CGCG Studio Inc's incredible animated art penned by Kimiko Ueno in writing station is a science fiction classed as Seinen (suitable for young adult males). But this Justin Leach creation now being serialized for the Young Kings Ours GH magazine manga is for everybody. Regardless of race or gender. We can all feel its other worldly themes around the globe during this planetary pandemic that has kept us all at a distance from each other, but not from the notion of what that all means for our collective futures. Thousands of years from now with a countdown ticking by the millions down to zero, these four episodes waiting for the horsemen focus on a quarantined world where there is trouble in paradise. Baby booming and as "Kawhi' as a Los Angeles Leonard basketball superstar, the moment our lead Sara Grace enters the scene as cute as they come, you're with her like a Dylan song of the same first name. No wallflower to this forest habitat, she will have her fun with all these nuts and bolts between the dirt and soil. Riding around on a bike that's halfway between the 'Godzilla Singular Point' jacket colourway matching transportation and something that Rey hovered on in the new 'Star Wars' as she rolls through deserts made for pod racing. Making this awakening force worthy of her own new hope and rise. Voiced by 'Seiyu's Life' star and Earphones singer Marika Kouno (Ruby Rose Turner internationally), she's a hero for our time that this generation deserves. Forthright, but funny. Knowing that all men and machine are equal without the Orwellian 'Animal Farm' doctrine of some being more equal than others. She may be the last human on earth as it seems, but that doesn't mean the world is all hers. This is just her story, but she's sticking to it like the bond of family. Even if that link is wired to a motherboard for mother earth.

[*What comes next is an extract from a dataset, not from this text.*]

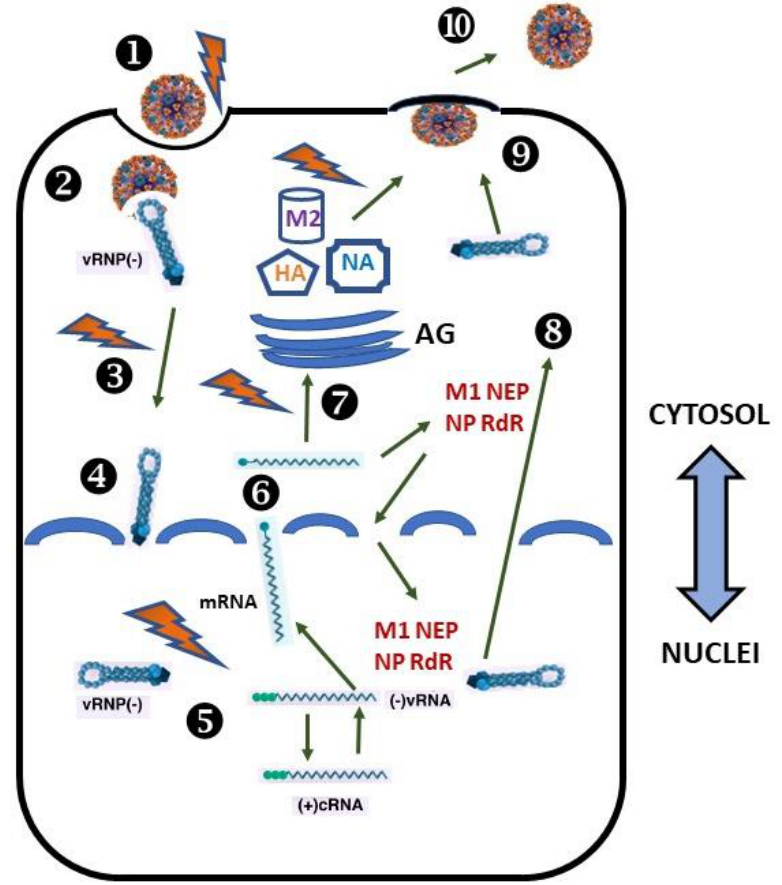
Figure 1. Schematic representation of the important steps of the IAV life cycle. Recognition and attachment (Stage 1). Viral HA (orange) recognizes the terminal α 2,6- or α 2,3-linked NANA residues in glycan of the sialo-containing receptor on the plasma membrane and attaches to them. Entry (Stage 2). Virus entry to the host cell via endocytosis. Fusion of endosomal and viral membranes and release of viral genome (Stage 3). Once inside the acidic endosomal compartment and after the structural rearrangement of HA, the lipid bilayers of the virus and endosome fuse, and a pore is formed. Transfer to nuclei (Stage 4). Viral genome packed in vRNPs is released into the cytosol through the formed pore. Transcription, replication, and assembly (Stage 5). Later, they are transferred to the nuclei. Transcription and replication of the IAV genome occur at the genomic vRNA in the nuclei. Synthesis and maturation viral proteins (Stage 6 and 7) . v-mRNAs are transported into the cytosol and translated on membrane-bound or free polyribosomes. Packaging of vRNPs (Stage 8). Viral proteins that are needed in virus assembly (M1, NP, NEP, and RNA-dependent RNA-polymerase subunits) return to the nucleus to be packaged as vRNPs. Later, they are exported to the cytosol and delivered to the plasma membrane. Budding and realizing virus particles (Stage 9 and 10). Envelope viral proteins (HA, NA, and M2) are synthesized on the rough ER and enter the cellular secretory pathway. Here, HA and NA co-translationally acquire the N-carbohydrate block, which completes their maturation in the Golgi. After that, they are transported via post-Golgi transport machinery to the PM and meet the vRNPs. Here, the budding and release of progeny viruses occur. Protein M1 assists in the formation of mature virions, using fragments of the lipid bilayer and some proteins of the host cell. The viral NA cleaves sialic acid from cell-surface glycoproteins and glycolipids, and virions are released. (i). IAV cell entry. IAV cell entry starts with recognition of a potential host and the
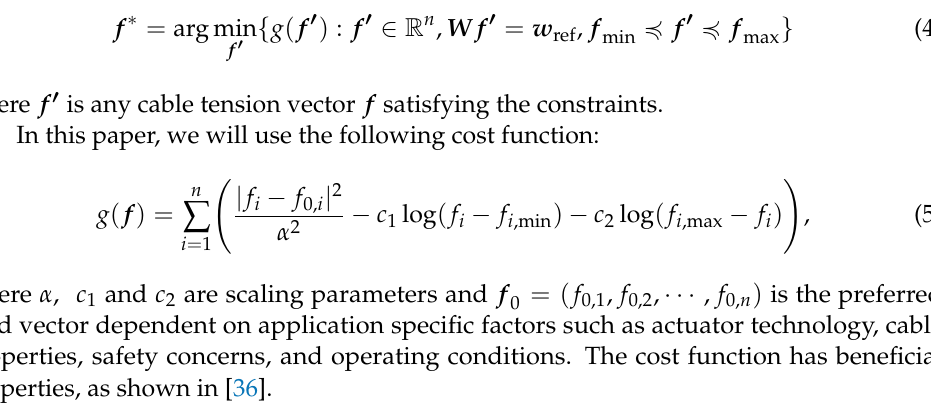
Figure 5. Reference frames and the experimental test setup with the platform (down-scaled physical substructure) connected to n actuated cables. One of the actuators is sketched and annotated. The set of cable attachment points { p body-fixed lever arms { r b } : = ( r b of the CDPR. The platform configuration of the CDPR refers to the actuator configuration combined with the platform pose η , and thus describes the cable endpoints for all actua- tor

Dancing to the light projected shutter stop of an old movie like 'The Green Mile' of Hollywood, Sara teachers her chrome and paint parents how to cut a rug with new drawn on smiles and it all computes in affectionate affirmation as adorable as the robo dogs. Pirouetting with a scene that could leave a tear or a tear on your hard shell that rusts. Kyōko Hikami ('Wedding Peach') and Kentarō Itō ('Bleach'), (or 'The Mandalorian's' Rosario Dawson and 'Doctor Who' himself, David Tennant for those lost in translation) play parents A37 and E92 respectively. Who like C3P0 and R2D2 are anything but serial numbers, about to make their own combinations household names, with so much more humanity right now than those with their finger on the button. Whilst speaking of which, 'How I Met Your Mother' star Neil Patrick Harris subs for Kōichi Yamadera (who subs for the Hollywood who's who of everyone from Will Smith to Ferrell in Japanese cinematic release) in a role that is too complex as it is compelling to spoil. But it's the catalyst of this nature vs nurture/man vs machine dichotomy. From the mainframe of this maze, to the inner sanctum sanctuary of a precious glass jar world wilting like a brittle 'Beauty and the Beast' rose, this shows us two sides of the same coin. We're not all bad and we're not all good in the love and sometimes hate disguised as disregard we show this planet. And from plucking the first apple from the tree, to picking the last fight with these rock em sock em iron giants, this brutal and beautiful battle won't stop until your head pops up. Then surprise, surprise we may just find this garden of Eden in a world chopping down trees and leaving nothing but concrete jungles in its waste and wake. This will be our judgement day when humanity stops acting like a machine. In 'Eden' one girl can change the world, but it's going to take all of us to save the planet. Charge well. TIM DAVID HARVEY. 

Further Filming: 'Nausicaa Of The Valley Of The Wind', 'The Secret World Of Arrietty', 'Last Hope'.